■ **Extracted data**
================================

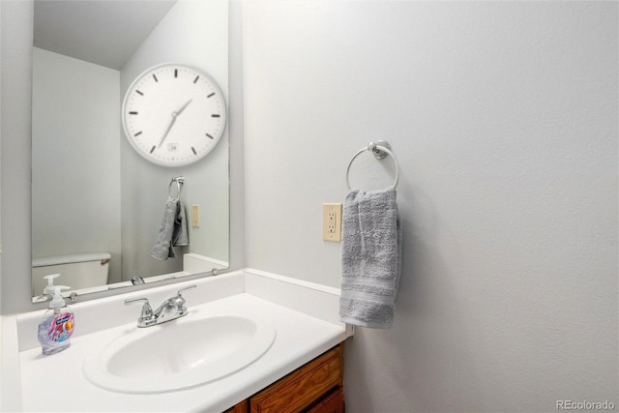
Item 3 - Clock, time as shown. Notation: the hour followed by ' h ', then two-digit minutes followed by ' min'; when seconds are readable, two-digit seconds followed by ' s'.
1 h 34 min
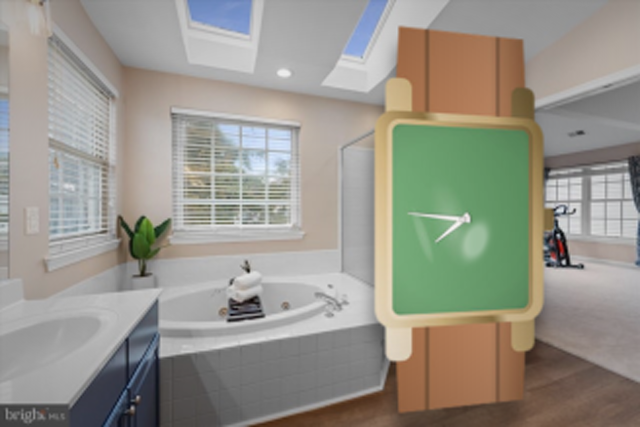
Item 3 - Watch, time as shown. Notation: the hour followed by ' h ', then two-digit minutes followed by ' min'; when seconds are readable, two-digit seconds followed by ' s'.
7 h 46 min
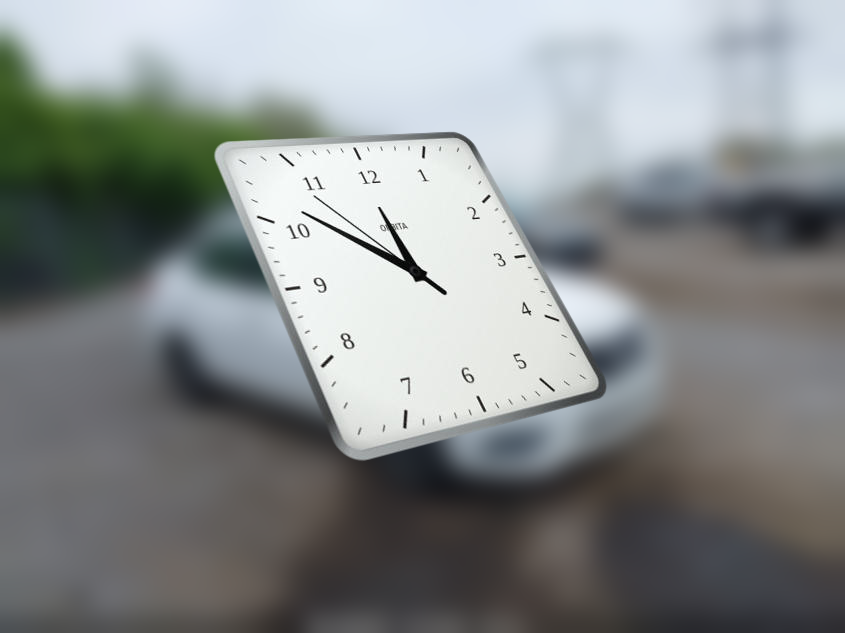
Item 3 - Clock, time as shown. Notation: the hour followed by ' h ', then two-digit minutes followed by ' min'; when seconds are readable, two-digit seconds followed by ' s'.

================================

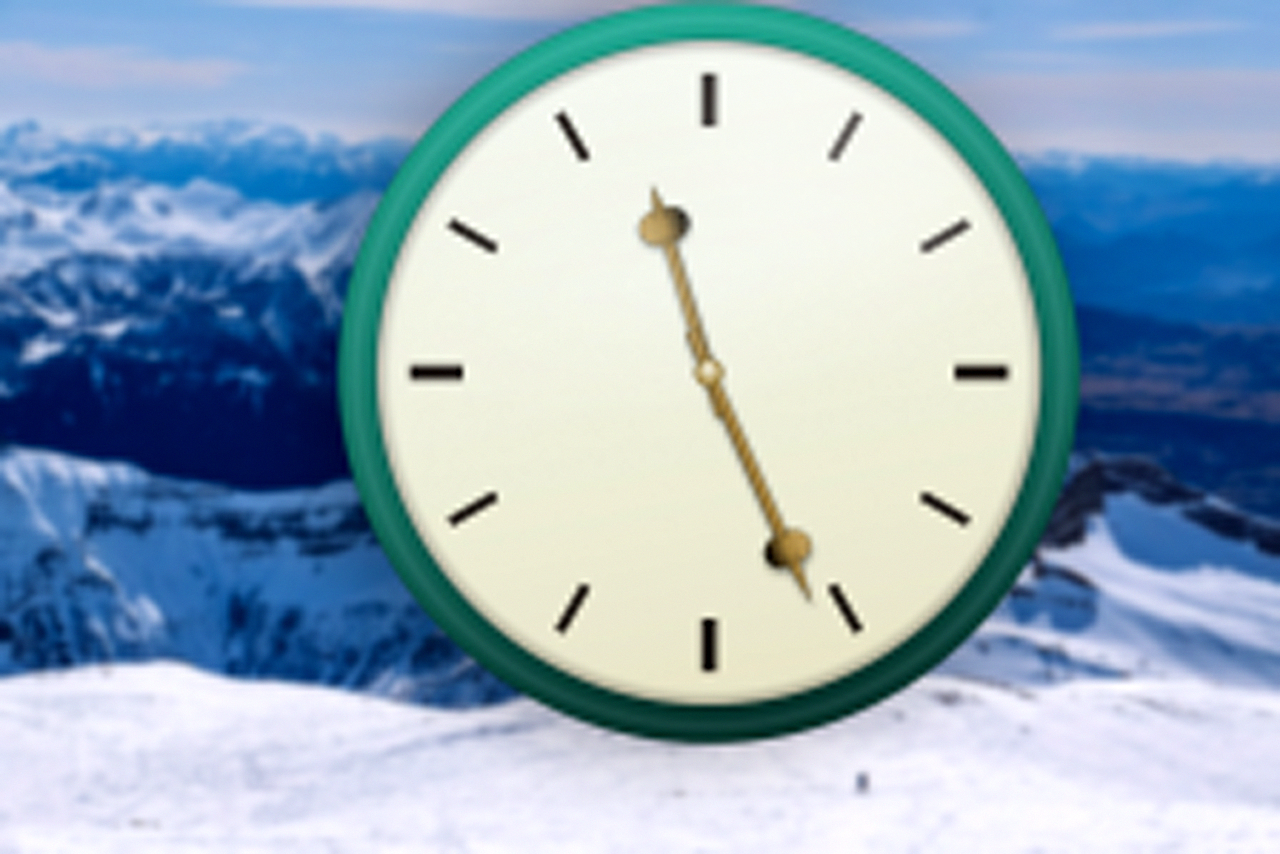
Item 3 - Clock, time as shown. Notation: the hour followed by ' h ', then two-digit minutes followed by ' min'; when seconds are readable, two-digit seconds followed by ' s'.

================================

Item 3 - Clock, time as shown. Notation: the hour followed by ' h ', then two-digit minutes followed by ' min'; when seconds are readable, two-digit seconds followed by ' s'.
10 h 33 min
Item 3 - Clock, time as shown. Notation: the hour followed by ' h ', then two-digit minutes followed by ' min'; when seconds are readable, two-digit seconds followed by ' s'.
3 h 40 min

================================

■ **Job**
Copy out each line in the listing above that contains the word "Watch".

■ **Response to this task**
Item 3 - Watch, time as shown. Notation: the hour followed by ' h ', then two-digit minutes followed by ' min'; when seconds are readable, two-digit seconds followed by ' s'.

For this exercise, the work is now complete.